Start of Block

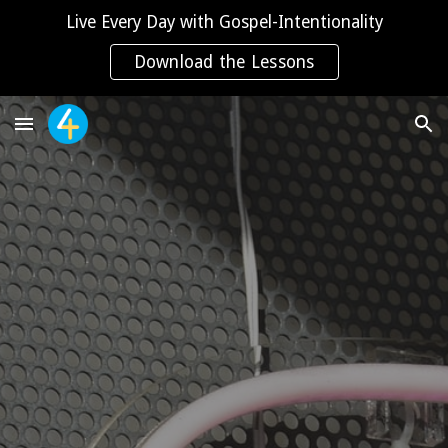
Live Every Day with Gospel-Intentionality
Skip to main content
Skip to navigation
Download the Lessons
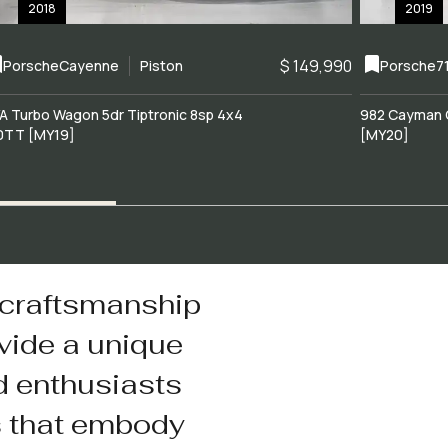
2018
2019
$ 149,990
Porsche
Cayenne
Piston
Porsche
7
A Turbo Wagon 5dr Tiptronic 8sp 4x4
982 Cayman 
0TT [MY19]
[MY20]
 craftsmanship
vide a unique
d enthusiasts
s that embody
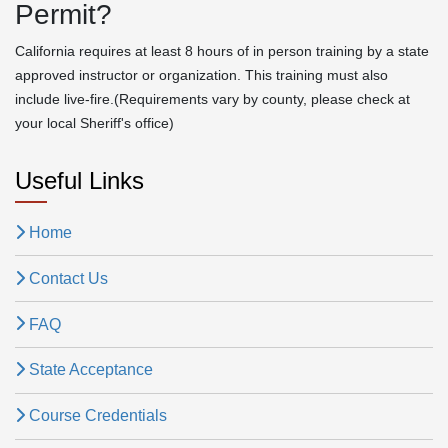
Permit?
California requires at least 8 hours of in person training by a state
approved instructor or organization. This training must also
include live-fire.(Requirements vary by county, please check at
your local Sheriff's office)
Useful Links
Home
Contact Us
FAQ
State Acceptance
Course Credentials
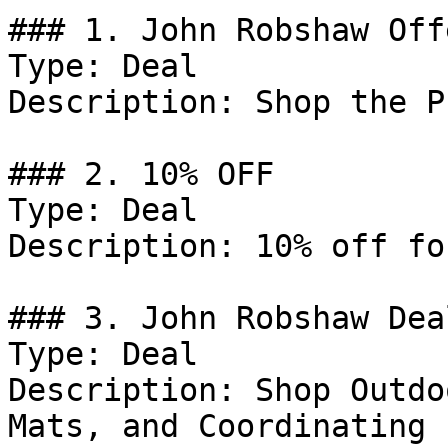
### 1. John Robshaw Offe
Type: Deal

Description: Shop the P
### 2. 10% OFF

Type: Deal

Description: 10% off fo
### 3. John Robshaw Deal
Type: Deal

Description: Shop Outdo
Mats, and Coordinating 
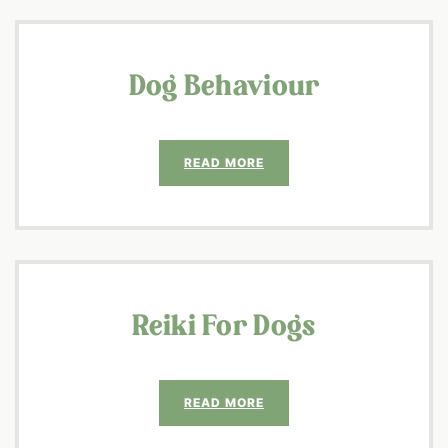
Dog Behaviour
READ MORE
Reiki For Dogs
READ MORE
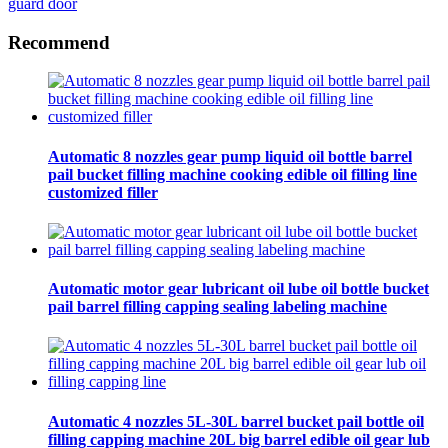
guard door
Recommend
Automatic 8 nozzles gear pump liquid oil bottle barrel
pail bucket filling machine cooking edible oil filling line
customized filler
Automatic motor gear lubricant oil lube oil bottle bucket
pail barrel filling capping sealing labeling machine
Automatic 4 nozzles 5L-30L barrel bucket pail bottle oil
filling capping machine 20L big barrel edible oil gear lub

End of Block

--- TRY IT ---
The stretch to restate runs from the line above containing "s that embody" through the line containing "### 2. 10% OFF". Copy it word for word, ends included, without pictures.

--- EXERCISE OUTPUT ---
s that embody
Permit?
California requires at least 8 hours of in person training by a state
approved instructor or organization. This training must also
include live-fire.(Requirements vary by county, please check at
your local Sheriff's office)
Useful Links
Home
Contact Us
FAQ
State Acceptance
Course Credentials
### 1. John Robshaw Offe
Type: Deal

Description: Shop the P
### 2. 10% OFF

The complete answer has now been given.